TASK PROMPT - Extend the passage on the legal framework of the European company, beginning after its final sentence.

TEXT UNDER STUDY -
********

A dominant field of activities for normal European companies (without shelf companies) is provision of services. More than half of them have been set up in the service sector, mostly within financial services and commercial services. A considerable number of companies represent metal and the chemical sectors. In contrast, in some sectors – such as the transport and textile industries – very few European companies have been registered so far [5, 6].

A European company has legal personality in each Member State of the EU. Besides other questions not regulated by the Regulation on the Statute of the European company, it is governed by the national provisions applicable, under the same conditions, to public limited-liability companies of that Member State of the EU, in which it has its registered office.

The subscribed capital of the European company shall be divided into shares and shall not be less than 120.000 euro. It should be noted, that shareholders are not liable for more than the amount of the subscribed capital [6, 395].

European company operations are governed firstly by the Regulation on the Statute of the European company and, where expressly authorized by this Regulation, by the provisions of its statutes. Secondly, in the case of matters not regulated by this Regulation or, where matters are partly regulated by it, of those aspects not covered by it, European company operations are governed by:

1) the provisions of laws adopted by Member States in implementation of the EU measures relating specifically to European companies;

2) the provisions of Member States’ laws which would apply to a public limited-liability company formed in accordance with the law of the Member State in which the European company has its registered office;

3) the provisions of its statutes, in the same way as for a public limited-liability company formed in accordance with the law of the Member State in which the European company has its registered office [1].

A characteristic feature of the Regulation is the presence of multiple issues, which is the reference to the national laws of the EU Member States.

********

DATA BELOW -
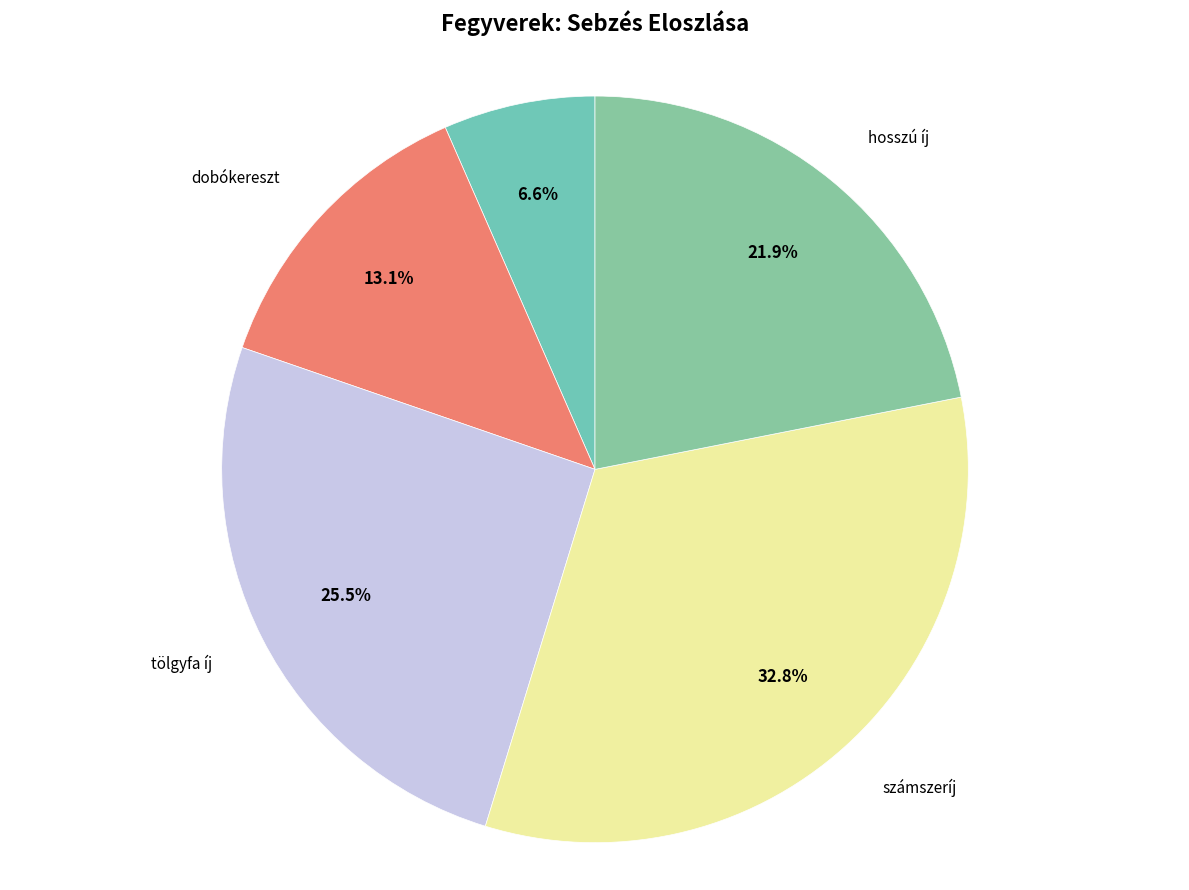

How many slices are in this pie chart?

5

********

TASK RESULT -
The Regulation on the Statute of the European company imposes a number of provisions, which define the conditions and methods of establishing of a European company. As opposed to another form of supranational legal entity – European Economic Interest Grouping, a European Company may be formed only by at least two legal entities from different Member States of the EU. Furthermore, these legal entities must be formed under the law of the EU Member State with registered office and head office within the EU [7, 50].

The Regulation imposes the following ways of European company set up:

1) the merger of two or more existing public limited companies from at least two different Member States of the EU;

2) the formation of a holding company promoted by public or private limited companies from at least two different Member States of the EU;

3) the formation of a subsidiary of companies from at least two different Member States of the EU;

4) the transformation of a public limited company which has had, for at least two years, a subsidiary in another Member State of the EU [1].

The fifth way of formation of European company consists of the foundation of a fully-owned subsidiary European company by a parent European company [8, 56].

The merger was initially seen as the most important way of European companies’ foundation for large European industrial companies. However, analysis of the form of foundation leaves no doubt about the preferred way of registering a European company. On March 2014 about 78% of European companies have been set up by subsidiary, but only 4% – by merger [5, 8]. It should be explained, that the reason for this is the adoption and implementation of the Directive 2005/56/EC of the European Parliament and of the Council of 26 October 2005 on cross-border mergers of limited liability companies [9], which provides for simpler rules in terms of employee involvement and is open to more forms of companies.

The problem of choosing the structure of managing bodies of a European company was one of the significant obstacles that were not allowed to adopt Regulation on the Statute of the European company, because of differences in the internal structure of the companies in the national legislations of the EU Member States. It should be noted, that several Member States do not have a two-tier system for their national public limited-liability companies (for example, Belgium, Sweden and the United Kingdom). At the same time, several Member States do not have a one-tier system for their national public limited-liability companies (for example, the Czech Republic, Germany and Latvia). As a result, the Regulation provides for a flexible system of a European company management by allowing to choose between a two-tier and a one-tier system. As known, a two-tier system determines a clear separation of the functions of the management body, which is responsible for managing the company, and the supervisory body, which has to supervise the work of the management body and may not itself exercise the power to manage the company. The administrative body manages the company in a one-tier system, thus, assumes the functions of management and control.

In accordance to ETUI data more than 80% of European companies comprise a general meeting of shareholders and a supervisory body with a management body [5, 7].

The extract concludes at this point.